**課題一覧:**
[1] クライアントサイド攻撃の記事によると、12月22日までに日本で公表された21年のECサイトにおけるクレジットカード情報流出の被害件数は何件か。
[2] クライアントサイド攻撃の記事で、「見えないクライアントサイド攻撃」について今回焦点を当てると述べられている項目をすべて挙げよ。
[3] クライアントサイド攻撃の記事を、最後の文の後から書き進めよ。

+++ 記事抜粋

Webブラウザの中で起きる情報漏えいのリスクは、クレジットカード情報のスキミング(盗み読み)だけではない。これまで国内外で検出された攻撃を分析すると、アンチウイルスソフトの検知を回避するなど、さまざまなパターンでWebブラウザの弱点を悪用しようとする「クライアントサイド攻撃」の脅威が浮き彫りになってきた。
Webサイト管理者のブラウザを標的にする手法は、攻撃の範囲を想定する上で見落としがちだ。管理者の目を盗み、情報を窃取する「見えないクライアントサイド攻撃」。今回はその実態や特徴、セキュリティ管理者が確認すべきことに焦点を当てる。
コンテンツデリバリーネットワーク(CDN)サービスを基盤に、各種のクラウド型セキュリティサービスを手掛けるアカマイ・テクノロジーズでWebセキュリティの動向を追う中西一博氏が、非常に発見が難しくなっているWeb攻撃の実態と手口を暴き、その対策について解説する。
以前の連載:迷惑bot事件簿
12月22日までに日本で公表された、ECサイトにおける21年のクレジットカード情報流出の被害件数は、手元の集計では71件だった。これは前年比で約1.7倍の数値だ。しかも被害の多くで、クレジットカードのセキュリティコードまでもが盗み取られている。

++++++
+++ 抽出データ

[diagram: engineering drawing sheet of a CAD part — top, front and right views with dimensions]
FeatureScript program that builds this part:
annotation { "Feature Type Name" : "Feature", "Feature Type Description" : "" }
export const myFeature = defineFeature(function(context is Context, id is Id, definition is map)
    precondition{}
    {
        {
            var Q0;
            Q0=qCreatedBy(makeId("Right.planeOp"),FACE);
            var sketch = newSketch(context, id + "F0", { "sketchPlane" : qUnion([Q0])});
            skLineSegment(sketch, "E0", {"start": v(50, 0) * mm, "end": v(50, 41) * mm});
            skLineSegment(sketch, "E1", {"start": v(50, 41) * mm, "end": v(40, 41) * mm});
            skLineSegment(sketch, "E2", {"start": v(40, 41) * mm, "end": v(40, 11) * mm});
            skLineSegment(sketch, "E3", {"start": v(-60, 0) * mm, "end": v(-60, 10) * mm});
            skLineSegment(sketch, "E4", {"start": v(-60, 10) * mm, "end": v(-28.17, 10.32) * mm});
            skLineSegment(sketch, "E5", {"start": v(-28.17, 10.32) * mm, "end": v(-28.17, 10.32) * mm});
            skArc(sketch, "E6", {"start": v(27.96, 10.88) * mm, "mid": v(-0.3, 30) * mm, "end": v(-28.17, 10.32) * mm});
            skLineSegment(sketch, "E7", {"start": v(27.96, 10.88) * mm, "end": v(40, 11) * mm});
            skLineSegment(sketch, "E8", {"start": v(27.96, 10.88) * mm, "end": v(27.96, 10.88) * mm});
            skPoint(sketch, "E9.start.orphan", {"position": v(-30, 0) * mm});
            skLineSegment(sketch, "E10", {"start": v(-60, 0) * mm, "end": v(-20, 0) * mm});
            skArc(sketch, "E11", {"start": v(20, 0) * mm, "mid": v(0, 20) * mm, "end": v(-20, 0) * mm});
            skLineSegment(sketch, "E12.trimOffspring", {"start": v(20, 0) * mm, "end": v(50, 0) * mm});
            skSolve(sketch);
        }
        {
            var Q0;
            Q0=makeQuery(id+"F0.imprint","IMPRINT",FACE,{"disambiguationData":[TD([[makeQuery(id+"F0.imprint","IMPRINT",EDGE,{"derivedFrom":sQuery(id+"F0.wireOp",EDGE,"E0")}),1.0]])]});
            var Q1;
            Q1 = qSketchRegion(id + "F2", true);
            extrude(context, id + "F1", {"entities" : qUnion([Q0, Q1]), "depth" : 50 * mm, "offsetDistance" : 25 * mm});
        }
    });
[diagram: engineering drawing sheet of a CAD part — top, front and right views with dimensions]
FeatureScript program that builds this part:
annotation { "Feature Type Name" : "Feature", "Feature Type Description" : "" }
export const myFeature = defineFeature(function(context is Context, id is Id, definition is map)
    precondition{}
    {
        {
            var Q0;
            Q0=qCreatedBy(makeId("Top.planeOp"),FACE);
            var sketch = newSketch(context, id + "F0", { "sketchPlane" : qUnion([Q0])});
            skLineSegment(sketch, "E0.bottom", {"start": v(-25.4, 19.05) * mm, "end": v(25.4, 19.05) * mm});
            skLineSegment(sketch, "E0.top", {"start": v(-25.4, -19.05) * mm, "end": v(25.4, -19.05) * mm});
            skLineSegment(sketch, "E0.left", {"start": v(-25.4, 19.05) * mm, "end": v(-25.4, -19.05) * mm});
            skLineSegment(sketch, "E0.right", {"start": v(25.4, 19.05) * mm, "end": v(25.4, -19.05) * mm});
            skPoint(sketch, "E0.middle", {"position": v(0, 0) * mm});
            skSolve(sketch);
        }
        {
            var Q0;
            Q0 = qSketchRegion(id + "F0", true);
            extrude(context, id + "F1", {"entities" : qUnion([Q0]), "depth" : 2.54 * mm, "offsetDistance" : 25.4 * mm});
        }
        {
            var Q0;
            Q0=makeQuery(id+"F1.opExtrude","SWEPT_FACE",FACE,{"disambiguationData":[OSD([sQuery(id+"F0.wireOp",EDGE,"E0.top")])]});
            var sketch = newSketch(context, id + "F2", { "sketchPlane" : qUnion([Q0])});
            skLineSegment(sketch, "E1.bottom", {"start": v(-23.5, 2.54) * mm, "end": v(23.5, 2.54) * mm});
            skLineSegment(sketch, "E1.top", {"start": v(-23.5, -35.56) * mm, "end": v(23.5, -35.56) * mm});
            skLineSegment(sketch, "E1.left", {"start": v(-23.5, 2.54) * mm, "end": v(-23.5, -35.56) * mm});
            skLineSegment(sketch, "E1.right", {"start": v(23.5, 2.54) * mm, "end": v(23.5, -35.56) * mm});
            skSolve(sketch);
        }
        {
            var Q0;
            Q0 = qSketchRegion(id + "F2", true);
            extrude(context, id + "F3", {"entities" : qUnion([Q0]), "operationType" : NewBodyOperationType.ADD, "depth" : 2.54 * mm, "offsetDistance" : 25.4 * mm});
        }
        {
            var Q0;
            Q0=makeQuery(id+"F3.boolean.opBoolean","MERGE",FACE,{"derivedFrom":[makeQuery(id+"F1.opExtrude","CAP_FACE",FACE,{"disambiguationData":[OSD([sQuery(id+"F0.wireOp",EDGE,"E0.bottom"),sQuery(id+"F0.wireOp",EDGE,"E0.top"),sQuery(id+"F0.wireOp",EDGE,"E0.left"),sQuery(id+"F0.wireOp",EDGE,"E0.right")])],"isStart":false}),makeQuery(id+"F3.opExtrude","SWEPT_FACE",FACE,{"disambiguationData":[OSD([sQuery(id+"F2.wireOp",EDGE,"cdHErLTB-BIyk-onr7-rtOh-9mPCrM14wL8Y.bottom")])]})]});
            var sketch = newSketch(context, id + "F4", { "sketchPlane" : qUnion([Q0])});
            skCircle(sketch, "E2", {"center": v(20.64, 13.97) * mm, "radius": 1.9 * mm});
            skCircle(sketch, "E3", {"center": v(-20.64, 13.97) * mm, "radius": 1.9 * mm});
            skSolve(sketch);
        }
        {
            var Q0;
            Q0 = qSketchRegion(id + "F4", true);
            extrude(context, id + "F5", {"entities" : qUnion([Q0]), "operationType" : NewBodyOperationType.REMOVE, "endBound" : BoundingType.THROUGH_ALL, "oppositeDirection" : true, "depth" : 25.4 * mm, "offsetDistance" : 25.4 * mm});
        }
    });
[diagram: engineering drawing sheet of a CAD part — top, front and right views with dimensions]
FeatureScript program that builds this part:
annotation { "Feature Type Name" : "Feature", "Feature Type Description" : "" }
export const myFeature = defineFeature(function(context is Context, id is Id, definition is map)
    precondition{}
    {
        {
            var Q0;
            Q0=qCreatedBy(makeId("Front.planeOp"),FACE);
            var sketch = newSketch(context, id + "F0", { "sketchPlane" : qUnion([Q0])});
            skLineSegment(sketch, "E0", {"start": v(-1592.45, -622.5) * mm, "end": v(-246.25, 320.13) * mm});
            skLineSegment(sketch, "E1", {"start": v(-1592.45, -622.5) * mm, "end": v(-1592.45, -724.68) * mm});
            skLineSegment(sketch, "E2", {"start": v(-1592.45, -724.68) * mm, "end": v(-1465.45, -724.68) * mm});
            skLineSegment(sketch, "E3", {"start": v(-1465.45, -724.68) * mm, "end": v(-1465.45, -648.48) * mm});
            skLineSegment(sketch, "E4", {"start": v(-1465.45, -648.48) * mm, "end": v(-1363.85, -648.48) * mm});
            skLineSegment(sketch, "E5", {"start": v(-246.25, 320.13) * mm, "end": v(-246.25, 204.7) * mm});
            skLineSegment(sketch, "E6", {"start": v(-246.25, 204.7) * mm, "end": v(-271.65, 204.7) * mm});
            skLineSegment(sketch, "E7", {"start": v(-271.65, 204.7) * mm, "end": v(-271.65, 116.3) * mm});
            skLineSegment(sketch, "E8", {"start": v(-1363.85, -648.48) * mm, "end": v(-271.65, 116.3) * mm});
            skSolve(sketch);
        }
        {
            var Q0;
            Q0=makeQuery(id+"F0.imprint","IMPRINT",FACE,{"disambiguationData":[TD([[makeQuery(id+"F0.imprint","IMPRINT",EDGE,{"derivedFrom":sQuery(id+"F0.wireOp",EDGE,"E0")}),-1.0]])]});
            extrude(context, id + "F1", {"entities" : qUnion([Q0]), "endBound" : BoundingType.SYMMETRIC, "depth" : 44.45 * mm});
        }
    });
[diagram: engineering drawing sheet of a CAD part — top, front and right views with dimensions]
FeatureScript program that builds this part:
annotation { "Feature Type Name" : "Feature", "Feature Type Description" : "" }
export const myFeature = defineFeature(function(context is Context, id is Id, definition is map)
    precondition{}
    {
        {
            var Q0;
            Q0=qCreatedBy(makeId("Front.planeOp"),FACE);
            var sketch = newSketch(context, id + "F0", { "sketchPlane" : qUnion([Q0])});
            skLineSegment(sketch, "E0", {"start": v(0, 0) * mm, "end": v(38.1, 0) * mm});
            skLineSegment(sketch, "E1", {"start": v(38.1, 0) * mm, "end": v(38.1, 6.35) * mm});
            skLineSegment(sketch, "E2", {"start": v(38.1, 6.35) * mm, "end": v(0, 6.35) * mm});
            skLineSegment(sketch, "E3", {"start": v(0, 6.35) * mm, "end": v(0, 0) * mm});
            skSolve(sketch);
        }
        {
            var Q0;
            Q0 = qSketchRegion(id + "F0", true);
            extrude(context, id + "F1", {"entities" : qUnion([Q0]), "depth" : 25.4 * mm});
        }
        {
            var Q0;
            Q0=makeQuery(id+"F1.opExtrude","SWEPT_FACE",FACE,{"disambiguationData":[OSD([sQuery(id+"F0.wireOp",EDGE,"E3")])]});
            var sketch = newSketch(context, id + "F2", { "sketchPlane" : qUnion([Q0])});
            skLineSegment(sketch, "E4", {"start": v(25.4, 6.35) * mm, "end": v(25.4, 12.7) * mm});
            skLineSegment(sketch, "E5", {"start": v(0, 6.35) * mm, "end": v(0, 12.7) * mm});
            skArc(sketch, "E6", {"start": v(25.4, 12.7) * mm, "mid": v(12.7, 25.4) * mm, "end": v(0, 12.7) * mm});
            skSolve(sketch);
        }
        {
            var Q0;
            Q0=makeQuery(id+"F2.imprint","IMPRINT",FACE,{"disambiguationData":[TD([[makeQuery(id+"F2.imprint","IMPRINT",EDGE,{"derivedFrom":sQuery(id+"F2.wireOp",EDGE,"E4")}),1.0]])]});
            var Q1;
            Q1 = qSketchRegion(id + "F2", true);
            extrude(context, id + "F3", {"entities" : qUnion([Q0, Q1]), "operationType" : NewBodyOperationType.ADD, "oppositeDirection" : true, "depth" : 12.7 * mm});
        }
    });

++++++

**解答一覧:**
[1] 71件(前年比で約1.7倍)。

[2]
- 実態
- 特徴
- セキュリティ管理者が確認すべきこと

[3]
本連載で過去に説明した通り、こういったWebスキミング被害の多くで、Webサイトにアクセスしたブラウザ内で動作する悪性のJavaScriptによって情報が読み取られている。不正なスクリプトをブラウザに挿入する手口と対策上の課題についても下記の図解を参照してほしい。
ECサイトを狙うクライアントサイド攻撃の目的は、サイト利用者のクレジットカード情報だけではない。サイト利用者のID、パスワードなどのユーザー認証情報やアクセス権限なども対象となる。その典型的な例が、日本のECサイトを狙う攻撃キャンペーン「Water Pamola」だ。
19年ごろにトレンドマイクロが名付けたこの攻撃は一見、顧客のカード情報を狙う攻撃に見える。しかし実際は、最初に顧客ではなく、ECサイトの管理者や従業員のWebブラウザに悪性のJavaScriptを読み込ませることで、サイトを自由に操れる権限を入手しようとする“多段攻撃”になっている。
攻撃者はまず、ECサイトの脆弱性を悪用し、サイト利用者になりすまして商品を注文する。そのとき、注文フォームのメモ欄などに簡単なスクリプトを忍ばせる。
サイトの管理者や従業員が注文内容をブラウザで開くと、仕込まれたスクリプトが動作。攻撃プログラム本体をブラウザに読み込ませ、管理者のアクセス権を利用してサイトにバックドアやリモート操作用のプログラムを設置する。これにより、サイト利用者の情報をクレジットカード情報に限らず盗めるようにする仕組みだ。
こういった手法で狙われやすいのは、サイト運営用のCMS(コンテンツ管理システム)など、サイトの更新が可能なアプリケーションだ。ECサイトだけでなく、企業の問い合わせフォームに入力される情報や、登録情報の確認画面に表示される情報もスクリプトで盗み取れる。
入力フォームを通して双方向に情報を交換する企業間取引用のサイトも、一般顧客向けサービスに比べて警戒が薄いケースが多いので、注意が必要だろう。いまや、窃取した従業員や取引先の個人情報は、サプライチェーン攻撃に用いるためブラックマーケットで取引される商品となっており、攻撃者からしても狙う価値がある。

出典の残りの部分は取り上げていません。